# 1970 Schwinn Typhoon



## Jarod24 (Jun 6, 2017)

Here's one I picked up today. Not typically something I'd buy but it was just too nice and too cheap not to.  It's a 1970 schwinn typhoon campus green, turned out to be even cooler cause it was originally purchased local here in Mesa, AZ at Pats schwinn cyclery on main st. Being born and raised in mesa, that makes the bike that much more awesome. When I first got into vintage bikes I wanted one of these models in this color so bad. I Ended up getting into balloon tire bikes and skipped right over it.  Bike is in amazing condition for being almost 50 years old. Had brand new tires and tubes on it already too. Check it out!


----------



## GTs58 (Jun 6, 2017)

Can't beat nice when it's cheap!
 I went to school with Pat's son Ken and hung out at the bike shop quite a bit during the Summer months. Ken and his older brother took over the business after their Dad died but finally called it quits around 2009. A couple years ago I was looking for some Positron shifter cables and I called that number that you see on the bike. I was totally surprised when Ken answered!


----------



## Jarod24 (Jun 6, 2017)

GTs58 said:


> Can't beat nice when it's cheap!
> I went to school with Pat's son Ken and hung out at the bike shop quite a bit during the Summer months. Ken and his older brother took over the business after their Dad died but finally called it quits around 2009. A couple years ago I was looking for some Positron shifter cables and I called that number that you see on the bike. I was totally surprised when Ken answered!




That's awesome man! Do you know when they opened that shop up?


----------



## Jarod24 (Jun 6, 2017)

@GTs58 you think that seat is original?


----------



## GTs58 (Jun 6, 2017)

Jarod24 said:


> That's awesome man! Do you know when they opened that shop up?




I believe that shop on Main St was opened in 1957. Prior to that starting in 1947, Pat had his shop on I believe MacDonald, south of Main.

I'm thinking the seat would have been a color matching Mesinger.


----------



## rollfaster (Jun 7, 2017)

Nice one, gotta love campus green! Just like a 71 I had about four years ago. Love the fact that yours lived all of it's life in your city, local is great!


----------

◆ **Data below**

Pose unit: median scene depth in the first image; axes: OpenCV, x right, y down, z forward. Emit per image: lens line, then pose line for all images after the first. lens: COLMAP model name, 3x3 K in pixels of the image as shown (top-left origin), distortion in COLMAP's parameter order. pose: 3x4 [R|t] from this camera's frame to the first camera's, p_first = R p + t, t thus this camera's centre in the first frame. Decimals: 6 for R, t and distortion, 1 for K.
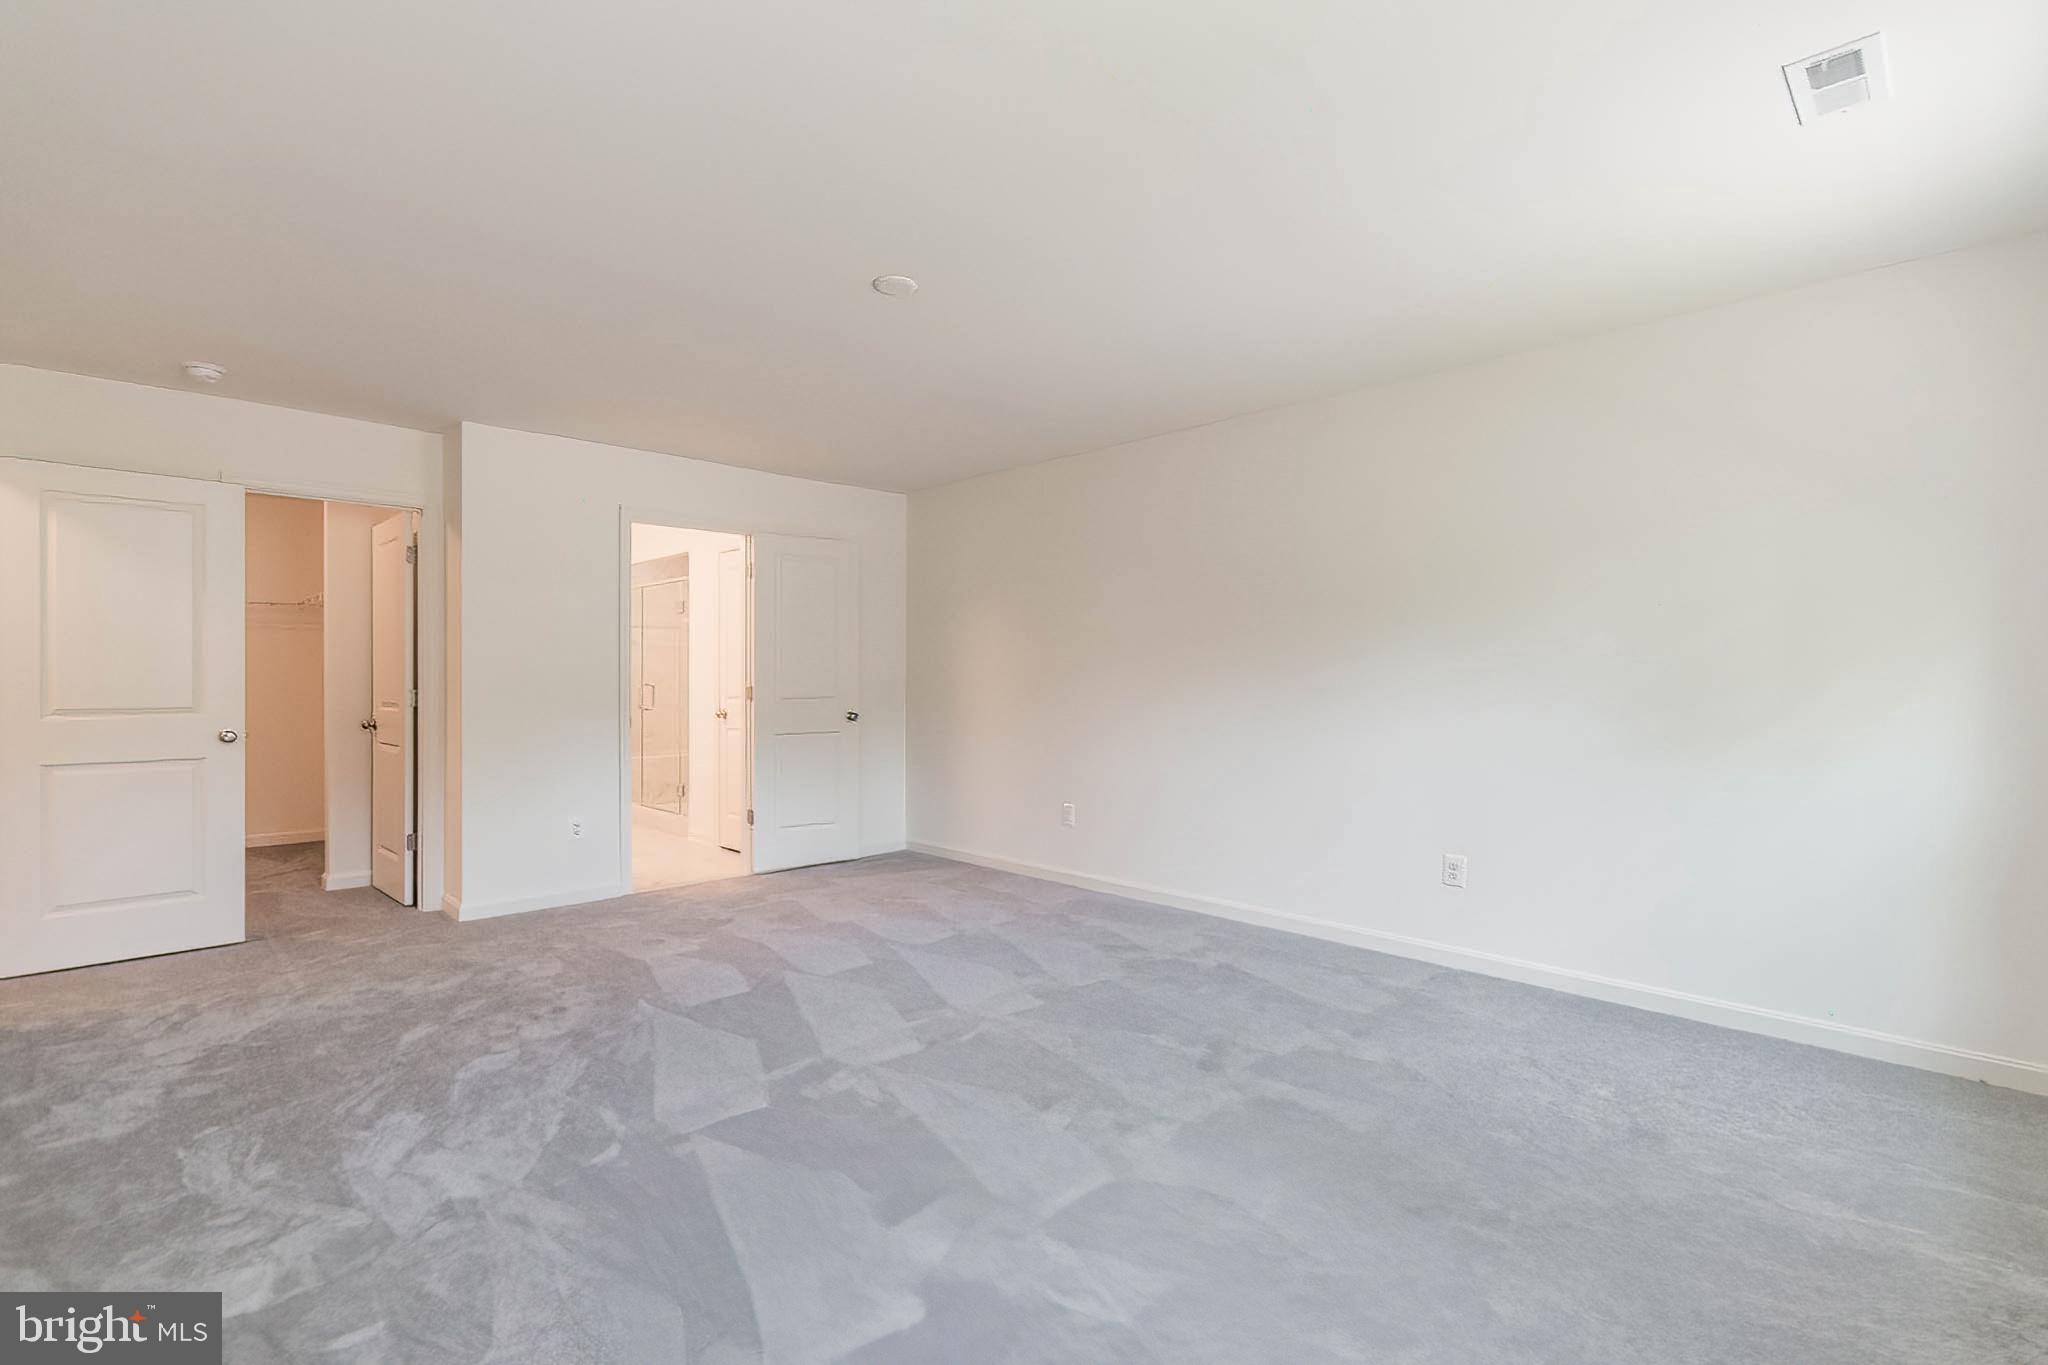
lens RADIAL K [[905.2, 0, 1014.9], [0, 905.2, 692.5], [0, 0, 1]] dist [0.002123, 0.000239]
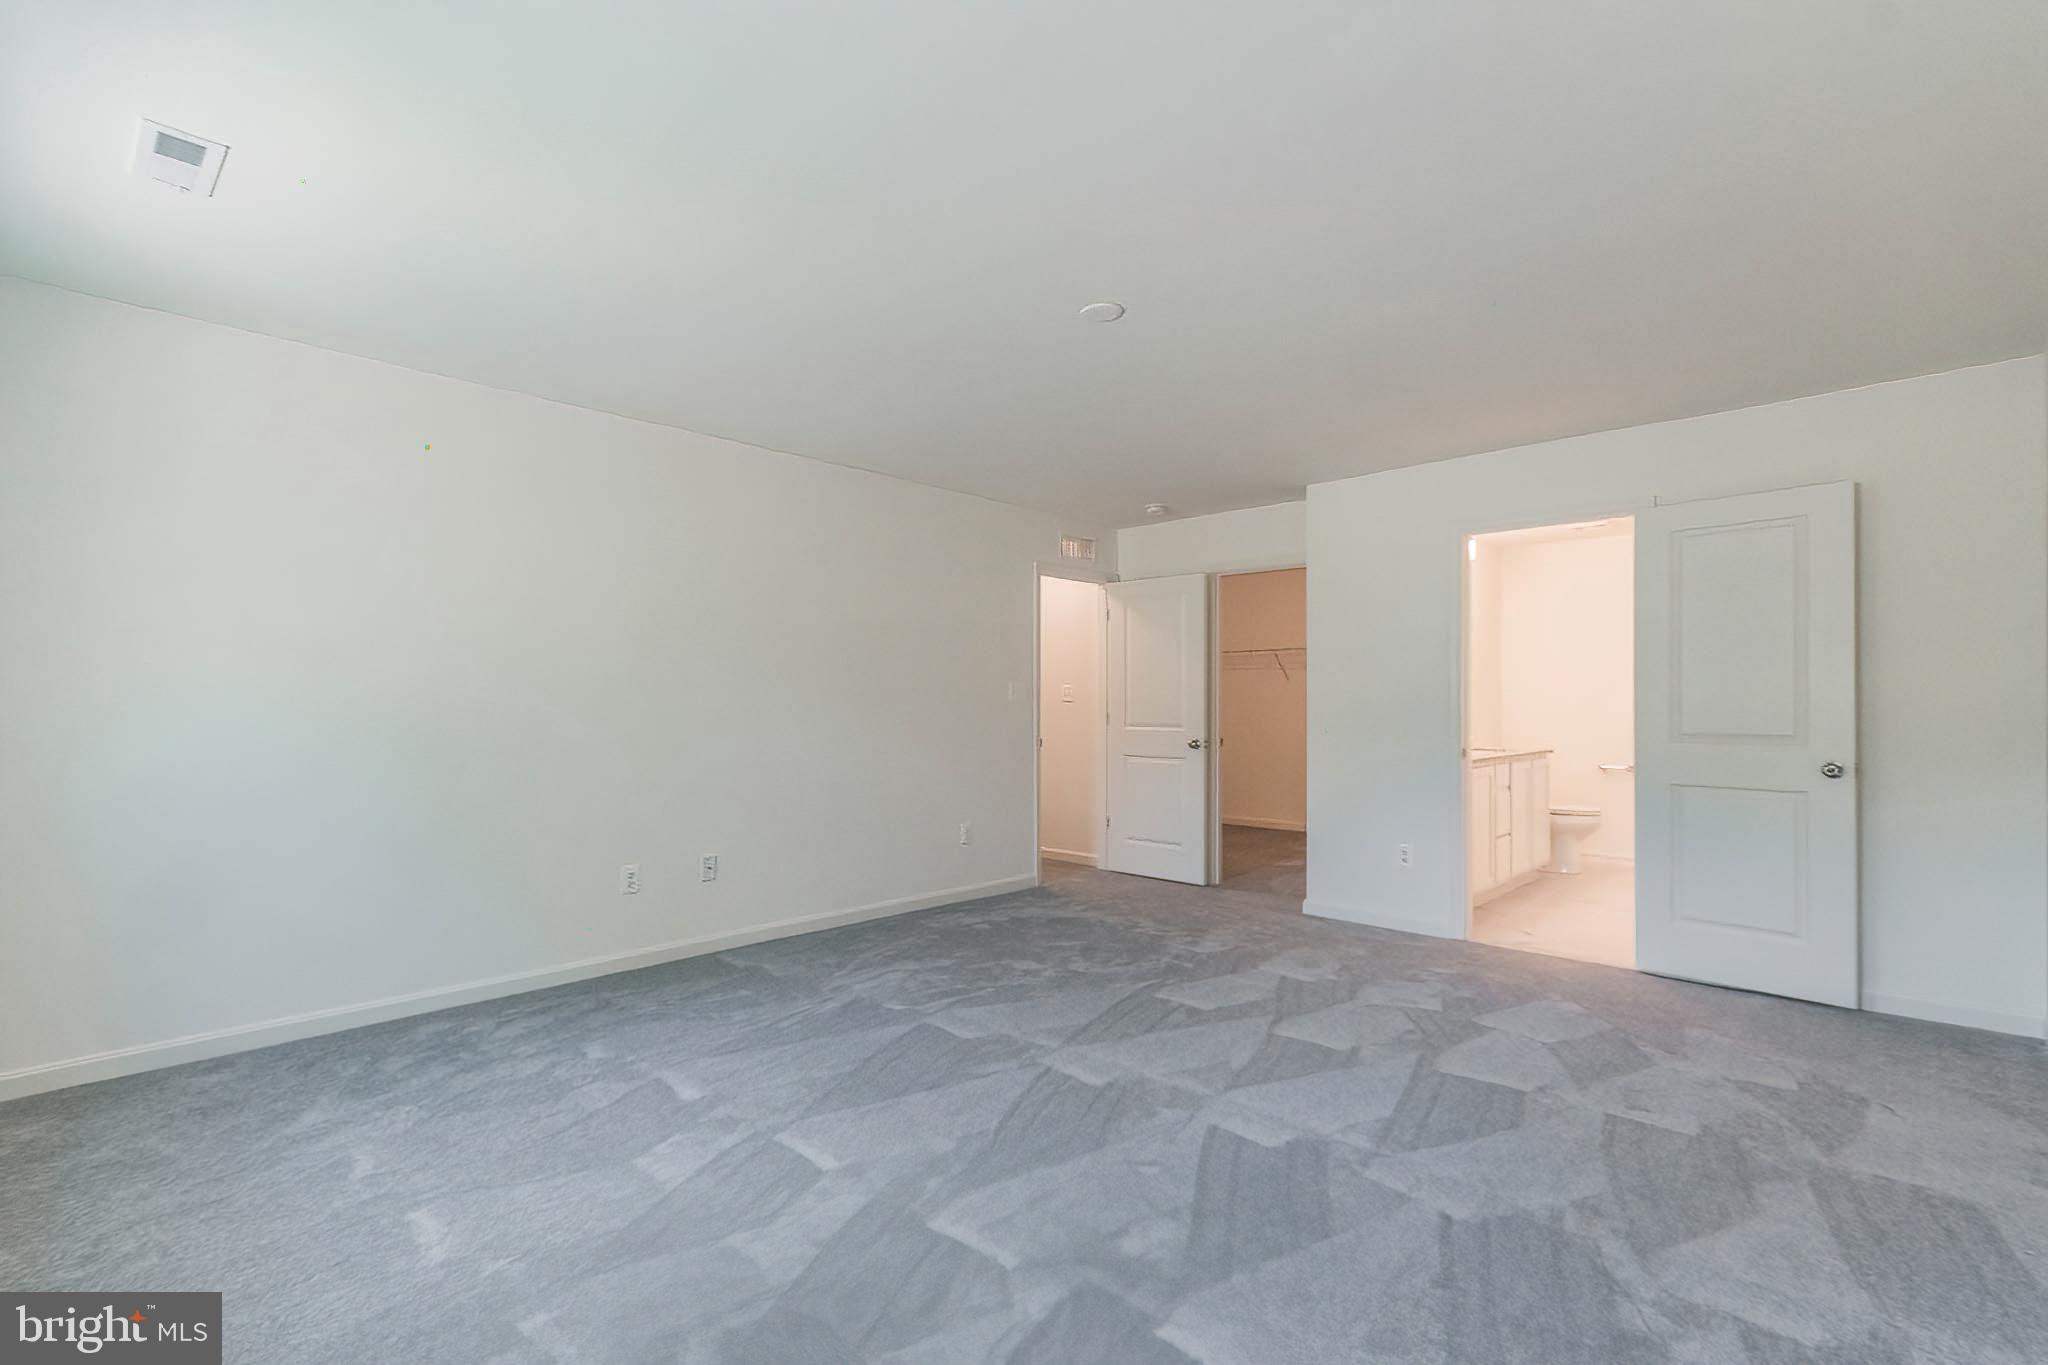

◆ **Task directions**
According to the Schwinn Typhoon thread, where was the bike originally purchased? The listing has no connection to the Schwinn Typhoon thread.

◆ **Answer section**
At Pats schwinn cyclery on main st in Mesa, AZ.